Не говоря ни слова, Сэррей, Дадли и Брай оставались на высоком холме, пока на главной мачте галиота не взвился рядом с боевой орифламмой Франции королевский штандарт Шотландии, и это возвестило им, что Мария Стюарт вступила на французскую землю. Они словно сговорились дождаться этого важного по своим возможным последствиям момента и, когда ветер надул паруса и корабль понесся по волнам в открытое море, с молчаливым, скорбным сочувствием посмотрели друг на друга, как друзья, которые пожимают друг другу руки после прощания с любимым родственником.

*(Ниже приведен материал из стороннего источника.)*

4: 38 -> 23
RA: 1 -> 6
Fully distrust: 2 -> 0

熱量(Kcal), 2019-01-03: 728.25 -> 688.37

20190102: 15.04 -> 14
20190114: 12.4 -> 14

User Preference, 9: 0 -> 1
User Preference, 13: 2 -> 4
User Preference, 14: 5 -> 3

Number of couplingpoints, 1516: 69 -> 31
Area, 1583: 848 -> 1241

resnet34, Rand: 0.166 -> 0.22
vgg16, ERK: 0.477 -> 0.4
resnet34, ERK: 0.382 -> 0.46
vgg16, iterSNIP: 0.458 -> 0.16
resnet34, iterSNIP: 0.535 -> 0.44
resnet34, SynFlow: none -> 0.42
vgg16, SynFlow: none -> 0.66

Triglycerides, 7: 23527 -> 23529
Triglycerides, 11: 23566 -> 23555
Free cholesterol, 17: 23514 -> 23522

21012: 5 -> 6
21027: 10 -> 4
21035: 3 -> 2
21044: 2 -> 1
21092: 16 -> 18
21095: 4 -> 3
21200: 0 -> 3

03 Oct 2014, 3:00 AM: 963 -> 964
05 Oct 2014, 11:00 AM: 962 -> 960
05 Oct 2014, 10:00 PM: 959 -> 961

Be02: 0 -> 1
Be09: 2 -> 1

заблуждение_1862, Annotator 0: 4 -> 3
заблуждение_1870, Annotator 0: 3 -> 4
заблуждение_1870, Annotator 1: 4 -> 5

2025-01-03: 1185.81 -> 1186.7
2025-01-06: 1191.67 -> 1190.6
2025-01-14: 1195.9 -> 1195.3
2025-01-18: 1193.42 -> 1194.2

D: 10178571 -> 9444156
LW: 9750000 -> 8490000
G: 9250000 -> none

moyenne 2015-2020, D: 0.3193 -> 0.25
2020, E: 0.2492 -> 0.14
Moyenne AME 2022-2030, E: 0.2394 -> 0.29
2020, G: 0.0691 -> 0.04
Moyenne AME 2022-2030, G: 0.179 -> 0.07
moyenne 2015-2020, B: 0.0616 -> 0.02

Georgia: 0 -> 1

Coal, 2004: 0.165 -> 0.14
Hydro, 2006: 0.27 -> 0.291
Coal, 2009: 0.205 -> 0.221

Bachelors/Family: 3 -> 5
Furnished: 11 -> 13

– Бедная Шотландия! – буркнул Уолтер Брай. – Кажется, что от тебя улетает твой ангел-покровитель! Горе стране, из которой этот ангел должен бежать в силу того, что она не способна укрыть его!

– Скажите лучше: позор нам, что мы допустили ее бежать! – воскликнул Дадли. – Сэр Говард, у меня такое чувство, словно я виноват в государственной измене. Если бы я видел королеву раньше и не дал Монтгомери слова, то, клянусь Богом, я не отдал бы этой добычи французам.

– Она не виновата в той крови, которая пролилась из-за нее, – возразил Сэррей, – но, как истинные англичане, мы можем только радоваться, что яблоко раздора между Англией и Шотландией плывет теперь по морю.

– Вы так думаете? – улыбнулся Брай, пожимая плечами. – Неужели вы предполагаете, что король Генрих Восьмой начал эту войну из-за ребенка? Полноте, ему просто нужно было приданое нашей королевы, а сама она как невеста шла только в придачу. Сэр Дадли, я помог вам увезти королеву, потому что мое сердце было тронуто тем, что этот милый ребенок должен так жалко влачить свою юность в мрачном замке. Но не думайте, что я поверил вашему деду; он – англичанин и только несколько иначе подходит к вопросу, чем Генрих Восьмой. Шотландская королева стала теперь французской принцессой, а Франция – враг Англии. Лорд Уорвик скажет, что с того момента, как королева Мария Стюарт вступила на французскую почву, она потеряла права на корону, и таким образом Шотландия, как страна без властителя, попадет в руки Англии. Английская жадность просто избирает другой путь. Лисица изобрела другие средства. Но я не хочу оскорблять вас; я говорю просто то, что думаю, и говорю все это без всякого гнева. Лучше, чтобы англичане властвовали в Шотландии, чем нам подчиняться Дугласам.

– Черт возьми! – воскликнул Дадли. – Так, значит, мы с вами – друзья, и, быть может, я когда-нибудь еще раздобуду из Франции эту прекрасную добычу. Сэррей, я завидую дару, полученному вами от королевы, и еще более тому, что она рассказывала мне про вас. Не смотрите так мрачно! Английский штандарт развевается в Кале и, быть может, вскоре взовьется и над Парижем. Тогда мы утащим у дофина его прекрасную добычу, а вы возьмете себе Марию Сейтон…

– Дадли! – перебил его Говард. – Если вы любите меня, то не называйте в моем присутствии этого имени.

– Я очень люблю вас, Говард, как друга, которому можно удивляться и завидовать и которого каждый должен любить, если не хочет ненавидеть его от стыда, что он лучше. Но знаете ли, что рассказала мне королева? По ее мнению, вам следовало бы схватить ту, которую я не смею называть по имени, взвалить ее на лошадь и умчаться с нею!

– Довольно, сэр Дадли, я уже не прошу, а требую от вас, чтобы вы перестали говорить об этом!..

– Да упасет меня Бог сердить вас! Замолкаю и преклоняюсь. Я именно и не могу понять, как вы можете оставаться таким спокойным. Я, будучи на вашем месте, стал бы неистовствовать, волноваться, кипеть, отчаиваться, но не мог бы до такой степени подчинить рассудочности движения сердца. В вас чувствуется что-то шотландское, Говард; вы больше наклонны к мечтательности, я же больше склоняюсь к радостной любви и дивному легкомыслию. Но куда же мы едем? Ведь эта дорога не ведет к границе! Вы с ума сошли, Брай?.. Ведь это – дорога в Эдинбург!